TASK 1: From the Gillespie interview, copy word for word the stretch that begins at "Gillespie is an" and stops after "sex and danger.".
TASK 2: Summarize the Gillespie interview in three sentences.

Gillespie insists he kept his own drug use under control to focus on recording (Primal Scream have made 11 albums, several with only Gillespie and co-writer Andrew Innes effectively involved), eventually cleaning up his act completely in his 40s. He married stylist Katy England in 2006, and they have two teenage sons. “I would never say to people don’t take drugs but if you are an artist, you’ve got to be careful. It can stifle creativity.”

Gillespie is an obsessive music fan buzzing with theories on the history of rock. But he is also deeply conflicted about his favourite genre. “Rock is like Latin, it’s a dying language, it's old, it’s finished, and it really has nothing more to say.” He sees the spirit of rock passing to rap, grime and drill music, although it doesn’t personally speak to him. “It’s like they’re talking an occult language, and that’s how it should be. It’s got irony, intelligence, inventiveness, sex and danger.

"You’ve got rappers on acid going mental on stage, skinny, covered in tattoos, crazy coloured hair, high fashion, some of them wear dresses. Guys in rock bands dress like they’ve come to fix your electrics. There’s not one sex symbol in white rock anymore, cause there nae sex in it. It’s very solipsistic, so inward looking, it’s all me, me, me. Rock is dead.”

Primal Scream play the All Points East festival in London’s Victoria Park tonight, supporting The Chemical Brothers on a bill of alternative guitar bands. Gillespie promises their usual spirited performance but doesn’t seem particularly enamoured of the festival experience. “Festivals are like shopping precincts now. People want the brand. It’s like going to Pret a Manger to get your coffee and sandwich, and H&M to get your jeans. People don’t go to hear good music and take a trip, man. They go to hear you play your hits, as advertised, then f___ off.”

In a notoriously antagonistic Glastonbury appearance in 2005, Gillespie defaced a Make Poverty History poster with the graffiti Make Israel History, called the audience “f___ing hippies” and made a Nazi salute. Those days, he insists, are gone. “Like everyone else, I’m trying to find my place in the world. I’m in my fifties. I want to make music that has a bit of weight and represents us at this time in our lives, that is honest and true.”

DATASET EXTRACT:
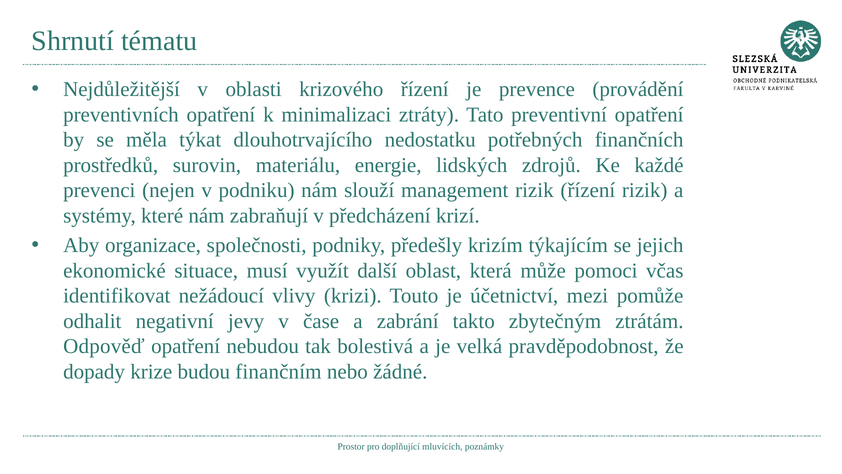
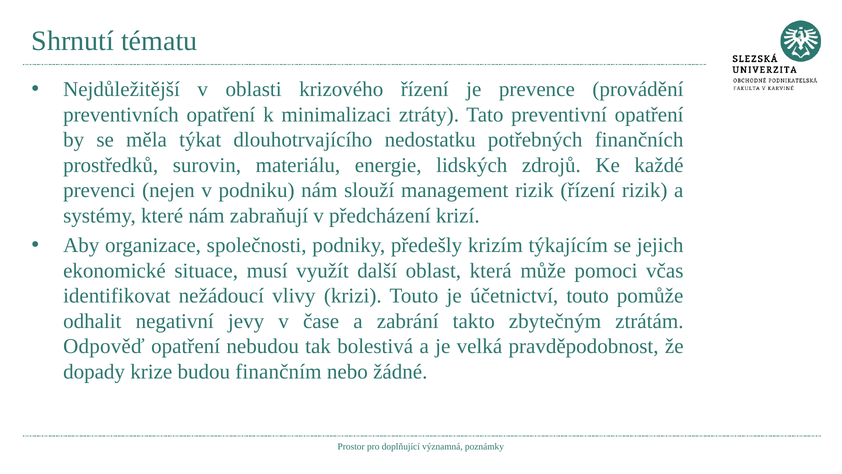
účetnictví mezi: mezi -> touto
mluvících: mluvících -> významná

COMPLETE OUTPUT 1:
Gillespie is an obsessive music fan buzzing with theories on the history of rock. But he is also deeply conflicted about his favourite genre. “Rock is like Latin, it’s a dying language, it's old, it’s finished, and it really has nothing more to say.” He sees the spirit of rock passing to rap, grime and drill music, although it doesn’t personally speak to him. “It’s like they’re talking an occult language, and that’s how it should be. It’s got irony, intelligence, inventiveness, sex and danger.

COMPLETE OUTPUT 2: Gillespie says he kept his drug use under control to focus on recording and cleaned up completely in his 40s. He calls rock a dying language with nothing more to say and sees its spirit passing to rap, grime and drill, while likening today's festivals to shopping precincts where people want the brand. Ahead of Primal Scream's All Points East show supporting The Chemical Brothers, he says the days of his antagonistic 2005 Glastonbury appearance are gone and that he wants to make honest music with weight.